Start of Block

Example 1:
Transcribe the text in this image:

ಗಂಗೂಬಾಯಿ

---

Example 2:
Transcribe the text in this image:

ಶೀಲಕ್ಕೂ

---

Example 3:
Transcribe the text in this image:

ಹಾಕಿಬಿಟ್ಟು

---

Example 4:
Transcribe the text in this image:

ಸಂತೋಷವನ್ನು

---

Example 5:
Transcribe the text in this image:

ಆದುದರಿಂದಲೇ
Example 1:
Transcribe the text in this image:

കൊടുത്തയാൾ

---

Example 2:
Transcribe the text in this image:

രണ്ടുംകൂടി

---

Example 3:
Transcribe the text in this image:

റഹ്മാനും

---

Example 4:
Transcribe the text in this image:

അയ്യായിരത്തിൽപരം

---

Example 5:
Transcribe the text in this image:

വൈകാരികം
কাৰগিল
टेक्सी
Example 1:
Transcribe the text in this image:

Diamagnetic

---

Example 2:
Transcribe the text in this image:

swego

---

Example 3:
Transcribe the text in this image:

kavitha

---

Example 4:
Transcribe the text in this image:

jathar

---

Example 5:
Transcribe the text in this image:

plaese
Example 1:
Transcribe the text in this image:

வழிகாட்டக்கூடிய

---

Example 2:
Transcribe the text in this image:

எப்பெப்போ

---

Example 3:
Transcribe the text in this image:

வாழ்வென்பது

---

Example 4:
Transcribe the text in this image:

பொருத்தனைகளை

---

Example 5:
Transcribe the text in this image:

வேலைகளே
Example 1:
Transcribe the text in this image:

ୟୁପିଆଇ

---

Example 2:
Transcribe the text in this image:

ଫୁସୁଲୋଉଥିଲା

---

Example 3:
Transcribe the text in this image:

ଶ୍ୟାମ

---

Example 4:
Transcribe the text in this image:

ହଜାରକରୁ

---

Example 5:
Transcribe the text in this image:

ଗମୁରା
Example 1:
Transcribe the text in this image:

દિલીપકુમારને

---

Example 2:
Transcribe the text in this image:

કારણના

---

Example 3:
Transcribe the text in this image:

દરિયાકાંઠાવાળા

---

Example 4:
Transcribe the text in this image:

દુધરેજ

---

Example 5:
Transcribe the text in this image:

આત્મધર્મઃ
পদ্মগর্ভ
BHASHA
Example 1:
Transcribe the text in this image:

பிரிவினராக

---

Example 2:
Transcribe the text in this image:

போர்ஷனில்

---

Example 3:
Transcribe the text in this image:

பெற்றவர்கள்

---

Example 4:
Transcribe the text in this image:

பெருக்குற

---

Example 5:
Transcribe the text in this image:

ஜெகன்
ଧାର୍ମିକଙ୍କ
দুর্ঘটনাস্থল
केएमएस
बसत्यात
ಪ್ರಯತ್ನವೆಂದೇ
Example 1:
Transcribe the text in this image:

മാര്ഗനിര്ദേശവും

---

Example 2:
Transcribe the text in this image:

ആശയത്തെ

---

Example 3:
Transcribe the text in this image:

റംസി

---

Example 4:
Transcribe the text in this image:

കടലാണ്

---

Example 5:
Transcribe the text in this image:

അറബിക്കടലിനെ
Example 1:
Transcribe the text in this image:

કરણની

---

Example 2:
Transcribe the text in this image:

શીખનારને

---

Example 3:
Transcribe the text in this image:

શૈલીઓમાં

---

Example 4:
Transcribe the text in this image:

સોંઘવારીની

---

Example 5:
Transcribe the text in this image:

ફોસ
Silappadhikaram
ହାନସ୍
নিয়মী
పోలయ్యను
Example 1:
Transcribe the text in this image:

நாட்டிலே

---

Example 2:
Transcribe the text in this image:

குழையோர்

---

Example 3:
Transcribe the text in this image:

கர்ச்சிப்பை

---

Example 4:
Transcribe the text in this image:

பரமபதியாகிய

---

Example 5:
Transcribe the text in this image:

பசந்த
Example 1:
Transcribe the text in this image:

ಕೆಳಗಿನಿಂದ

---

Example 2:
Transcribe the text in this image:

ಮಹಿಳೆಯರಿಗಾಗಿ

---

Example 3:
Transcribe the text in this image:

End of Block

> [Exercise description]
Copy out the records once more, exactly as they are written.

> [Solution to this task]
Example 1:
Transcribe the text in this image:

ಗಂಗೂಬಾಯಿ

---

Example 2:
Transcribe the text in this image:

ಶೀಲಕ್ಕೂ

---

Example 3:
Transcribe the text in this image:

ಹಾಕಿಬಿಟ್ಟು

---

Example 4:
Transcribe the text in this image:

ಸಂತೋಷವನ್ನು

---

Example 5:
Transcribe the text in this image:

ಆದುದರಿಂದಲೇ
Example 1:
Transcribe the text in this image:

കൊടുത്തയാൾ

---

Example 2:
Transcribe the text in this image:

രണ്ടുംകൂടി

---

Example 3:
Transcribe the text in this image:

റഹ്മാനും

---

Example 4:
Transcribe the text in this image:

അയ്യായിരത്തിൽപരം

---

Example 5:
Transcribe the text in this image:

വൈകാരികം
কাৰগিল
टेक्सी
Example 1:
Transcribe the text in this image:

Diamagnetic

---

Example 2:
Transcribe the text in this image:

swego

---

Example 3:
Transcribe the text in this image:

kavitha

---

Example 4:
Transcribe the text in this image:

jathar

---

Example 5:
Transcribe the text in this image:

plaese
Example 1:
Transcribe the text in this image:

வழிகாட்டக்கூடிய

---

Example 2:
Transcribe the text in this image:

எப்பெப்போ

---

Example 3:
Transcribe the text in this image:

வாழ்வென்பது

---

Example 4:
Transcribe the text in this image:

பொருத்தனைகளை

---

Example 5:
Transcribe the text in this image:

வேலைகளே
Example 1:
Transcribe the text in this image:

ୟୁପିଆଇ

---

Example 2:
Transcribe the text in this image:

ଫୁସୁଲୋଉଥିଲା

---

Example 3:
Transcribe the text in this image:

ଶ୍ୟାମ

---

Example 4:
Transcribe the text in this image:

ହଜାରକରୁ

---

Example 5:
Transcribe the text in this image:

ଗମୁରା
Example 1:
Transcribe the text in this image:

દિલીપકુમારને

---

Example 2:
Transcribe the text in this image:

કારણના

---

Example 3:
Transcribe the text in this image:

દરિયાકાંઠાવાળા

---

Example 4:
Transcribe the text in this image:

દુધરેજ

---

Example 5:
Transcribe the text in this image:

આત્મધર્મઃ
পদ্মগর্ভ
BHASHA
Example 1:
Transcribe the text in this image:

பிரிவினராக

---

Example 2:
Transcribe the text in this image:

போர்ஷனில்

---

Example 3:
Transcribe the text in this image:

பெற்றவர்கள்

---

Example 4:
Transcribe the text in this image:

பெருக்குற

---

Example 5:
Transcribe the text in this image:

ஜெகன்
ଧାର୍ମିକଙ୍କ
দুর্ঘটনাস্থল
केएमएस
बसत्यात
ಪ್ರಯತ್ನವೆಂದೇ
Example 1:
Transcribe the text in this image:

മാര്ഗനിര്ദേശവും

---

Example 2:
Transcribe the text in this image:

ആശയത്തെ

---

Example 3:
Transcribe the text in this image:

റംസി

---

Example 4:
Transcribe the text in this image:

കടലാണ്

---

Example 5:
Transcribe the text in this image:

അറബിക്കടലിനെ
Example 1:
Transcribe the text in this image:

કરણની

---

Example 2:
Transcribe the text in this image:

શીખનારને

---

Example 3:
Transcribe the text in this image:

શૈલીઓમાં

---

Example 4:
Transcribe the text in this image:

સોંઘવારીની

---

Example 5:
Transcribe the text in this image:

ફોસ
Silappadhikaram
ହାନସ୍
নিয়মী
పోలయ్యను
Example 1:
Transcribe the text in this image:

நாட்டிலே

---

Example 2:
Transcribe the text in this image:

குழையோர்

---

Example 3:
Transcribe the text in this image:

கர்ச்சிப்பை

---

Example 4:
Transcribe the text in this image:

பரமபதியாகிய

---

Example 5:
Transcribe the text in this image:

பசந்த
Example 1:
Transcribe the text in this image:

ಕೆಳಗಿನಿಂದ

---

Example 2:
Transcribe the text in this image:

ಮಹಿಳೆಯರಿಗಾಗಿ

---

Example 3:
Transcribe the text in this image:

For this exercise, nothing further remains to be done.